## Your instructions
Your task is to copy each line of the material that holds the word "Pastel".

## Record set
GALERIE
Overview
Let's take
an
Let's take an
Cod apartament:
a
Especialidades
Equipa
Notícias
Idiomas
---
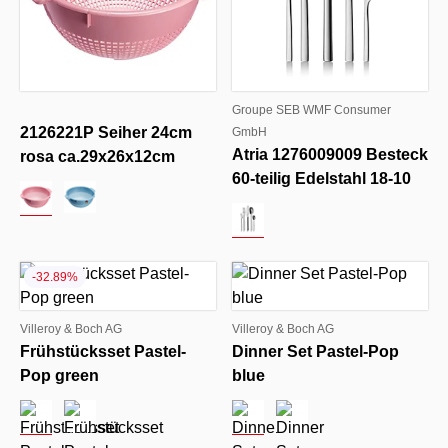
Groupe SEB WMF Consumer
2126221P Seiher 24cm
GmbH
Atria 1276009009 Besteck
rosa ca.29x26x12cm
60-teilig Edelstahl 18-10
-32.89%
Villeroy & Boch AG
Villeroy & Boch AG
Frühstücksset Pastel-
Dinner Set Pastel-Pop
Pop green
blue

## Solution for this exercise
Frühstücksset Pastel-
Dinner Set Pastel-Pop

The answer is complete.